# A case study on RFI excision algorithm

I always knew optimization options are a big deal, but, this case study has made me a preacher of GCC optmization. As if compilers themselves are not magically enough, compiler optimizations, in addition to that magic, add a whole new dimension to the alchemy.

## Algorithm

Before I delve into the optimization options, it will be worthwhile to talk about the simple yet effective algorithm to excise (or simply filter) Radio Frequency Interferences (RFIs).
Given a filterbank data which is essentially a `nsamps X nchans`

matrix where element is the power corresponding to the time and frequency.
We first compute time and frequency marginalized distributions. From these distributions, we compute a measure of standard deviation which we use to flag certain samples which don’t follow the same distribution.

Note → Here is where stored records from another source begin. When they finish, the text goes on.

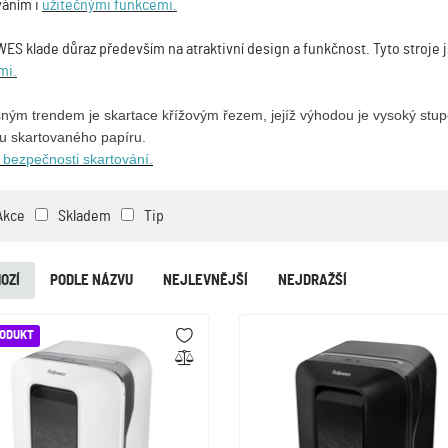
váním i
užitečnými funkcemi.
S klade důraz především na atraktivní design a funkčnost. Tyto stroje
mi.
ným trendem je skartace křížovým řezem, jejíž výhodou je vysoký stup
u skartovaného papíru.
 bezpečnosti skartování.
Akce
Skladem
Tip
OZÍ
PODLE NÁZVU
NEJLEVNĚJŠÍ
NEJDRAŽŠÍ
RODUKT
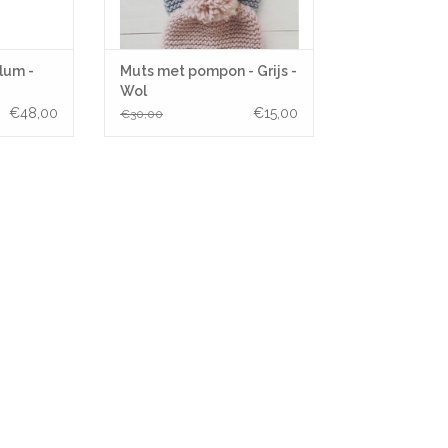
lum -
Muts met pompon - Grijs -
Wol
€48,00
€15,00
€30,00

Computationally speaking, there are the following steps:

- Full filterbank traversal –
`nsamps X nchans`

- Measure of std. dev. –
`nsamps`

,`nchans`

- Flagging on the marginalized distributions –
`nsamps`

,`nchans`

- Filtering –
`nsamps X nchans`

In a typical setting, `nchans=4096`

and `nsamps=1280`

for a second of filterbank data. So, enough to say, there are many array operations.

## GCC Optimization options

Official thank you to this GNU GCC page

There are 5 optimization options I will be playing with. I will be passing `-ggdb`

in all the builds.
I am using the unity build design principle (checkout this link here) where I don’t compile individual objects and then link together. Instead, I put everything (by everything I mean all the class definitions I use) in one big file.
I don’t care about compile times because I know my binaries won’t be that big.

Those five are:

- O1
- O2
- O3
- Os
- Ofast

## Results

`Ofast`

is worthy of it’s name. It’s the fastest and it’s my new favorite.

## Optimization reports

Let’s just focus on changes brought into code when going from `O0`

to `Ofast`

. Because `Ofast`

is the fastest.

Now, `Ofast = O3 + -ffast-math`

, so let’s compare `Ofast`

and `fast-math`

.

Clearly, `Ofast`

is still the undisputed winner. We also note that `fastmath`

is almost performing like `O0`

which tells us all the important optmizations are happening with `O3`

and `fastmath`

isn’t helping us much.

Despite this, let’s continue our focus on `Ofast`

. A disclaimer that the algorithm at hand is nice in that it still works as expected while not having the luxury of IEEE/ANSI standards conformity. If that isn’t case, `O3`

is harmful.

When we look at the optimization report, we see things which we expect.
I am only focusing on code related with this algorithm in the optimization report. This cuts short the entire report from `25523`

lines to `1259`

lines.

It seems like there are many failures at optimizations and yet the performance is greatly improved. I don’t understand everything about it but I can start to see the possible ways to optimize it.

Enough to let me sleep tonight.

Compiler optimizations literally turn my lead of code into gold, hence it’s no less than alchemy.